Mit einem Einsatz von mehr als zwei Billionen Euro haben die Industrienationen versucht, die Finanzwelt zu beruhigen. War dies der große Wurf? Brauchen wir Bürger noch Angst zu haben oder ist das Problem gelöst? Um dies zu beantworten, müssen wir das Problem genau verstehen. Das Entstehen der Krise kann in fünf Schritten erklärt werden.

Erstens: Die nötige Regulierung fehlte, Bilanzierungsregeln waren intransparent und es herrschte der öffentlich unterstützte Eindruck vor, dass das Finanzsystem sicher sei. Daher konnten Finanzinstitutionen hohe Risiken eingehen, ohne die Risikokosten tragen zu müssen.

Höhere Kreditkosten nach Vertrauensverlust

Zweitens: Wegen der niedrigen Zinssätze waren die Kreditkosten niedrig und die Vermögenswerte hoch. Niemand zog ins Kalkül, dass ein Vertrauensverlust schnell zu höheren Kreditkosten und stark reduzierten Vermögenswerten führen könnte. Finanzinstitutionen strebten daher eine hohe Fremdfinanzierung an.

Drittens: Unter den Finanzinstitutionen war ein Verhalten gang und gäbe, das man als "regulatorische Arbitrage" bezeichnen könnte. Finanztransaktionen wurden oft dort durchgeführt, wo die Regulierung am schwächsten ausgeprägt war. Im Schatten dieser fatalen Schwächen wuchs die Finanzindustrie mächtig. In Amerika verdiente sie 30 Prozent der Gewinne der gesamten Volkswirtschaft, obwohl sie nur drei Prozent des Nationalprodukts generierte. Es bedurfte nur eines kräftigen Schocks, um die drei Schwächen zum Tragen zu bringen und einen Teufelskreis auszulösen.

Viertens: Der Schock kam, als die US-Immobilienblase platzte. Weil der Wert der Immobilienpapiere fiel, blieb vielen Finanzinstitutionen zu wenig Kapital übrig. Daher verkauften sie die Assets, die sie besaßen, nicht nur Immobilienpapiere. Dies trieb die Vermögenswerte herab. So wurde das Problem auf andere Finanzinstitutionen übertragen.

Viel zu lange gezögert

Fünftens: Als auf einmal mehrere Institutionen in Bedrängnis kamen, machte die Politik in Amerika wie in Europa einen gravierenden Fehler: Sie wartete, bis eine Finanzinstitution vor der Pleite stand und traf dann Einzelfallentscheidungen. Die amerikanischen Behörden ließen AIG überleben, aber Lehman nicht. Die deutschen Behörden gaben Hypo Real Estate eine beschränkte Unterstützung, und als die nicht ausreichte, boten sie zusätzliche Mittel. Die Politiker begriffen nicht, wie schädlich solche Planlosigkeit für das Vertrauen ist.
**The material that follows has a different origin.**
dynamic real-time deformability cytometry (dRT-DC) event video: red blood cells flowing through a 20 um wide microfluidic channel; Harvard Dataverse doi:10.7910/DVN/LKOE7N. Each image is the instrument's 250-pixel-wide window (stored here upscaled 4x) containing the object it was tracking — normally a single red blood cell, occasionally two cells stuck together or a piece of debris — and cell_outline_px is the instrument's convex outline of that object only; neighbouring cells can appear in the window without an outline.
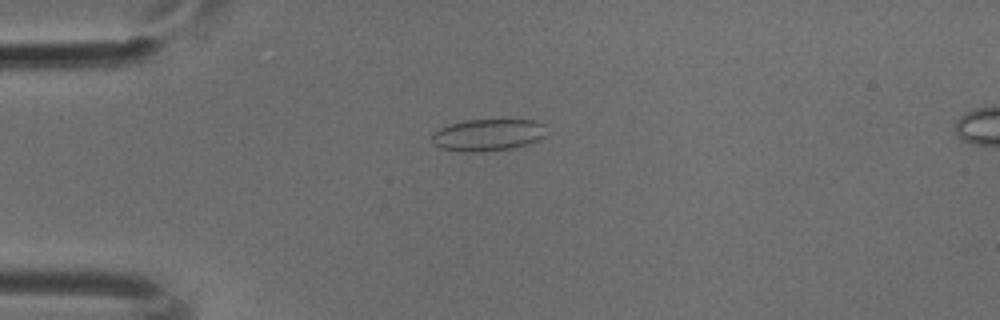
{"species": "common noctule bat (a hibernating species)", "species_latin": "Nyctalus noctula", "temperature_condition": "cold", "stored_images_in_passage": 40, "camera_frame_rate_fps": 3000, "um_per_image_px": 0.085, "animal": {"sex": "male", "body_mass_g": 18.8}, "frame": {"image": 1, "passage_image": 2, "time_ms": 0.333, "image_size_px": [1000, 320], "cell_outline_px": [[544, 136], [528, 144], [512, 148], [480, 152], [464, 152], [440, 148], [432, 140], [432, 132], [448, 124], [468, 120], [536, 120], [544, 124]], "centroid_in_image_um": [41.44, 11.47], "position_along_channel_um": 43.6, "area_um2": 21.21}}
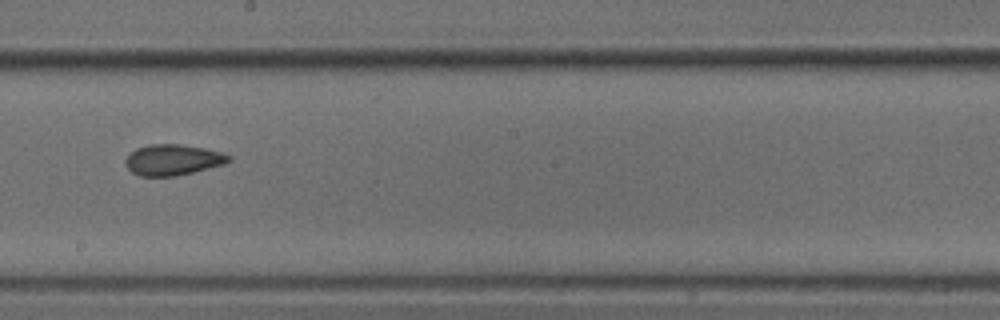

Durch die Zentralbank, den Kreditgeber der letzten Instanz, wird sichergestellt, dass den derart beschützten, system-relevanten Banken das Geld trotzdem nicht ausgeht. Der Finanzkrise liegt jedoch ein anderes Problem zugrunde, das die Politik bisher nicht meistern konnte: ein Solvenzproblem. Aufgrund der stark gefallenen Vermögenswerte können die Aktiva vieler Finanzinstitutionen die Passiva nicht decken. Diesen Institutionen droht der Konkurs.
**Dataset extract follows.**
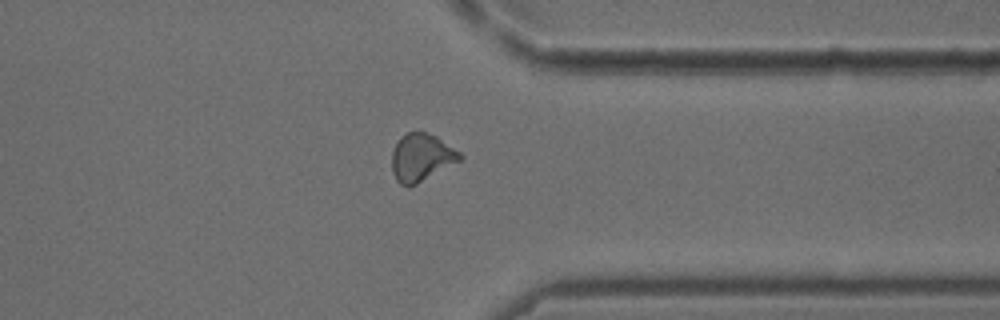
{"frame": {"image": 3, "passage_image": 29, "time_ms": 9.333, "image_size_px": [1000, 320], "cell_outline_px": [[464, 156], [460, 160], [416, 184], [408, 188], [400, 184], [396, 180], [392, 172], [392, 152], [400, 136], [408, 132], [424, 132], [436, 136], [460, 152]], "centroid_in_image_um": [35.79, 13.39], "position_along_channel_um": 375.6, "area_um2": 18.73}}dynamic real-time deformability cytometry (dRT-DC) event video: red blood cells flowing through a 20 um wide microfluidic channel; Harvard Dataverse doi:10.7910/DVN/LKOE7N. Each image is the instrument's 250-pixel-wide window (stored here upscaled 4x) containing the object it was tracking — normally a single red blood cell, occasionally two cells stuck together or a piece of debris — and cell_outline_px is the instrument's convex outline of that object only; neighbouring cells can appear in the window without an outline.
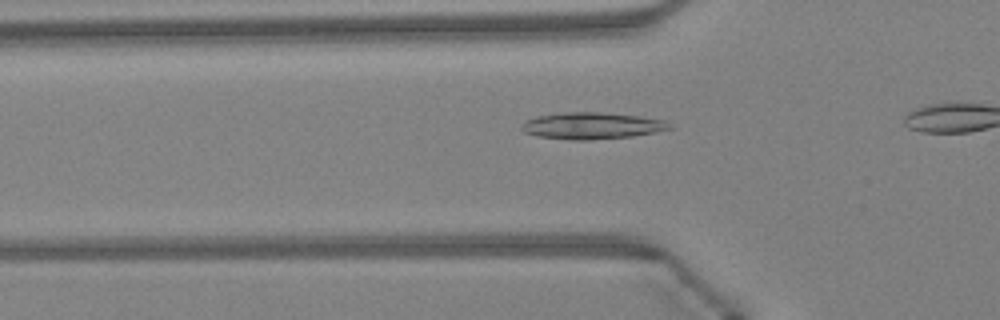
{"species": "Egyptian fruit bat (a non-hibernating species)", "species_latin": "Rousettus aegyptiacus", "temperature_condition": "warm", "stored_images_in_passage": 24, "camera_frame_rate_fps": 3000, "um_per_image_px": 0.085, "animal": {"sex": "female"}, "frame": {"image": 1, "passage_image": 5, "time_ms": 1.333, "image_size_px": [1000, 320], "cell_outline_px": [[672, 128], [632, 136], [588, 140], [572, 140], [536, 136], [524, 132], [520, 128], [524, 120], [536, 116], [564, 112], [600, 112], [640, 116], [668, 120], [672, 124]], "centroid_in_image_um": [50.29, 10.68], "position_along_channel_um": 75.5, "area_um2": 23.12}}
In diesem Fall kann die Zentralbank nicht entscheidend helfen. Als Kreditgeber der letzten Instanz sollte sie den Banken nur Geld leihen, und zwar gegen hochwertige Sicherheiten. Wenn sie minder bewertete Sicherheiten annimmt, steht sie allmählich vor einer gefährlichen Wahl: Entweder muss sie ihre Unabhängigkeit aufgeben, indem ihre Schulden vom Finanzministerium übernommen werden müssen - oder sie muss die Inflationskontrolle aufgeben, indem sie Geld druckt, um die Schulden zu zahlen. Kurzum: Zentralbanken können zwar Liquiditätskrisen verhindern, sie sollten nicht für Solvenzkrisen zuständig sein.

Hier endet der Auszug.